Gounder predicted that cases in the U.S. would climb again in September before subsiding in October. The virus may have burned through unvaccinated segments of the population this summer, Gounder said, but other people remained vulnerable.
Other epidemiologists said that they were encouraged by trends in Southern states where schools had already opened, noting that while infections were growing among children, they were also falling off among adults.
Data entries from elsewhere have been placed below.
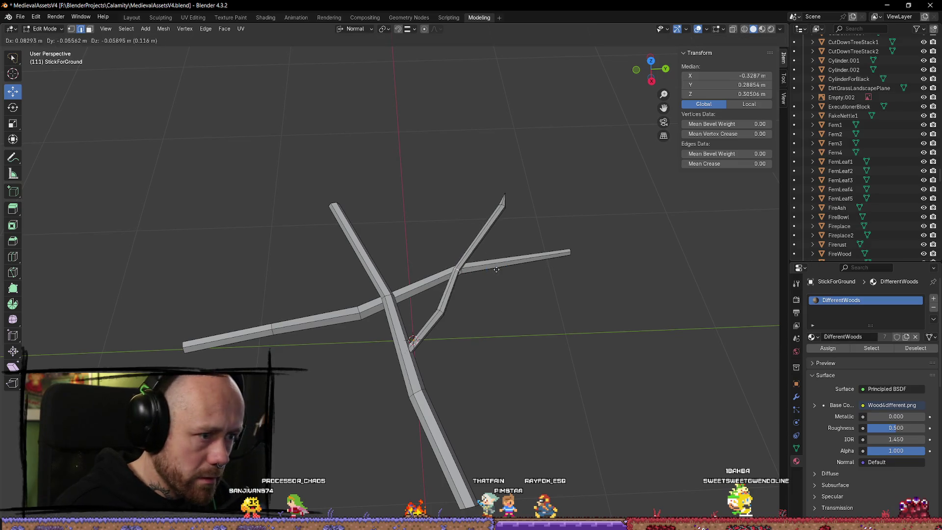
pyautogui.click(495, 268)
# Step: In wireframe, move the branch end along X and vertically, then rotate it
pyautogui.moveTo(549, 178)
pyautogui.mouseDown()
pyautogui.moveTo(542, 211)
pyautogui.moveTo(504, 132)
pyautogui.moveTo(449, 236)
pyautogui.moveTo(506, 263)
pyautogui.mouseUp()
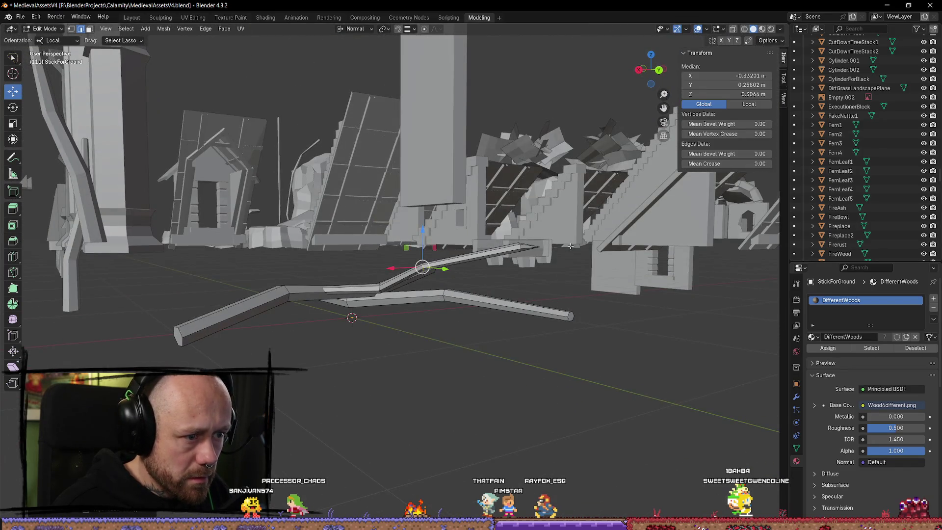
pyautogui.moveTo(570, 246); pyautogui.dragTo(552, 260)
pyautogui.press('z')
pyautogui.press('g')
pyautogui.press('z')
pyautogui.press('x')
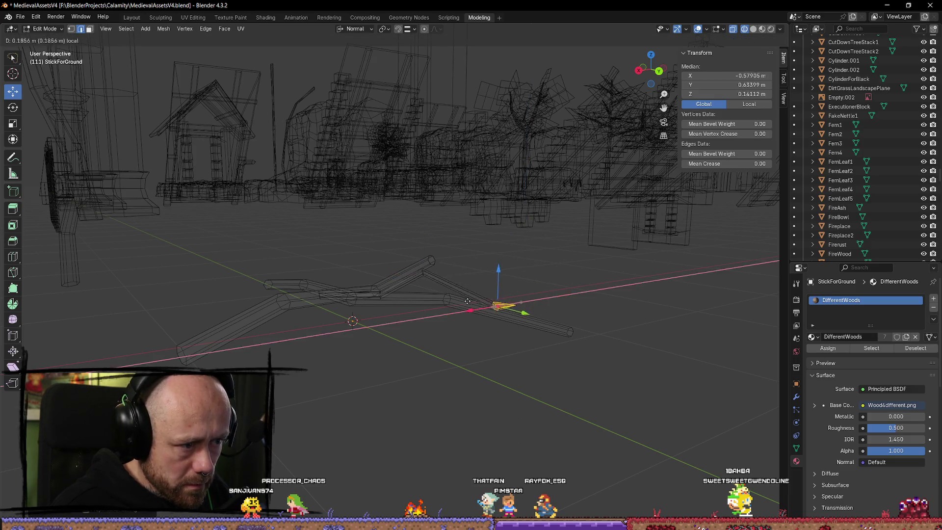
pyautogui.click(467, 301)
pyautogui.press('g')
pyautogui.press('z')
pyautogui.click(507, 292)
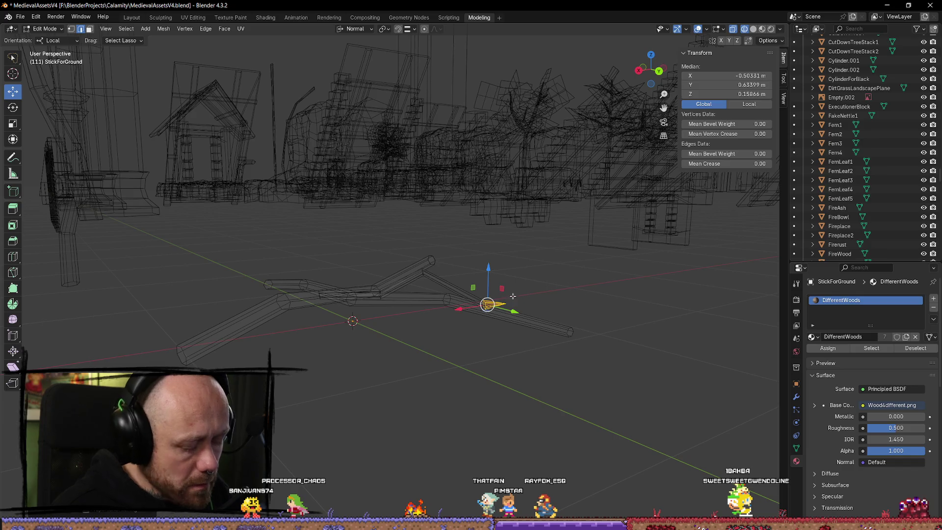
pyautogui.press('r')
pyautogui.click(523, 313)
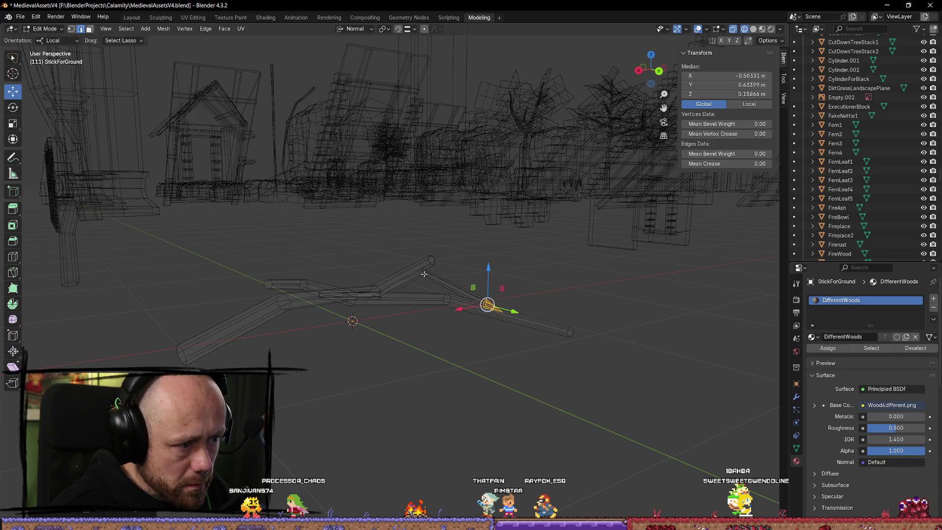
# Step: Rotate the joint's edge ring and lower it along the vertical axis
pyautogui.moveTo(425, 274)
pyautogui.mouseDown()
pyautogui.moveTo(459, 265)
pyautogui.moveTo(490, 294)
pyautogui.moveTo(447, 295)
pyautogui.moveTo(505, 360)
pyautogui.moveTo(484, 275)
pyautogui.mouseUp()
pyautogui.keyDown('alt'); pyautogui.click(477, 271); pyautogui.keyUp('alt')
pyautogui.press('r')
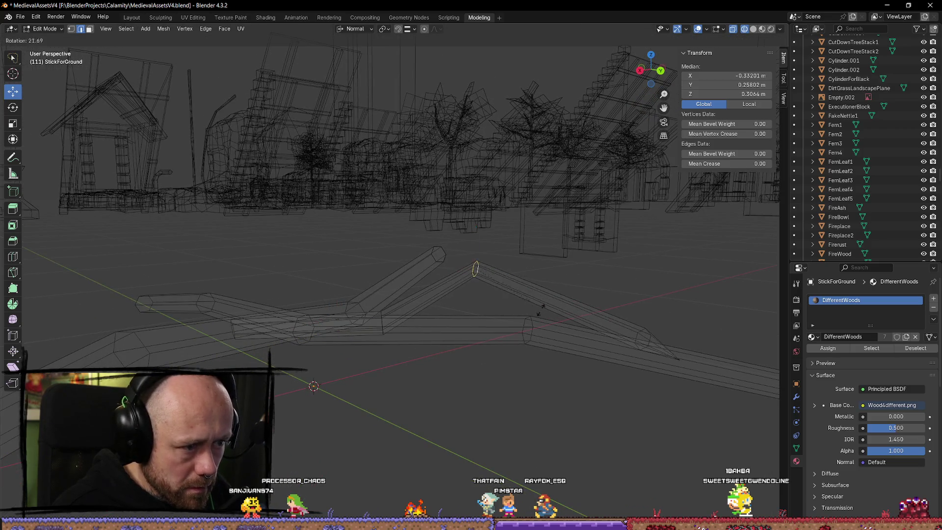
pyautogui.click(555, 301)
pyautogui.press('g')
pyautogui.press('z')
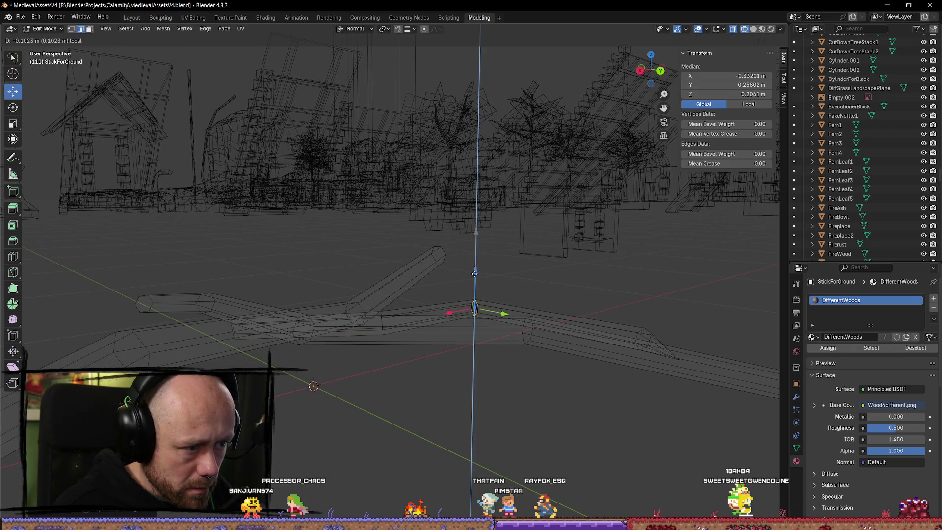
pyautogui.click(523, 263)
# Step: Isolate the stick and shift the small leaf piece along Y, returning to Object Mode
pyautogui.press('Tab')
pyautogui.press('shift+h')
It is important “not to overly extrapolate” from delta’s course through Britain and India, Gounder added. The three countries vary greatly in the percentage of population vaccinated, the ages of the vaccinated, the embrace of large gatherings and open schools, and the prevalence of mask-wearing and other precautions.
Delta’s path across the U.S. has depended heavily upon vaccination rates, social behaviors, the weather and various levels of precautions, epidemiologists said. Week on week, cases are now falling in a number of Southeastern states and California, but rising across much of the Midwest and Northeast.
The variant is thought to be more contagious than previous versions of the coronavirus because the infected carry it in substantially greater amounts in their airways.
This makes the variant particularly adept at exploiting opportunities for transmission: the crowded nightclub, the classroom with an unmasked teacher. But it also means that even modest restrictions, like masking and distancing, can bring numbers back down.
Gounder said Americans should expect to see surges over Thanksgiving, Christmas and New Year’s, as they did last year, she added — though none as bad as they were last winter.
“I don’t think we’re really going to turn the corner until next spring,” she said.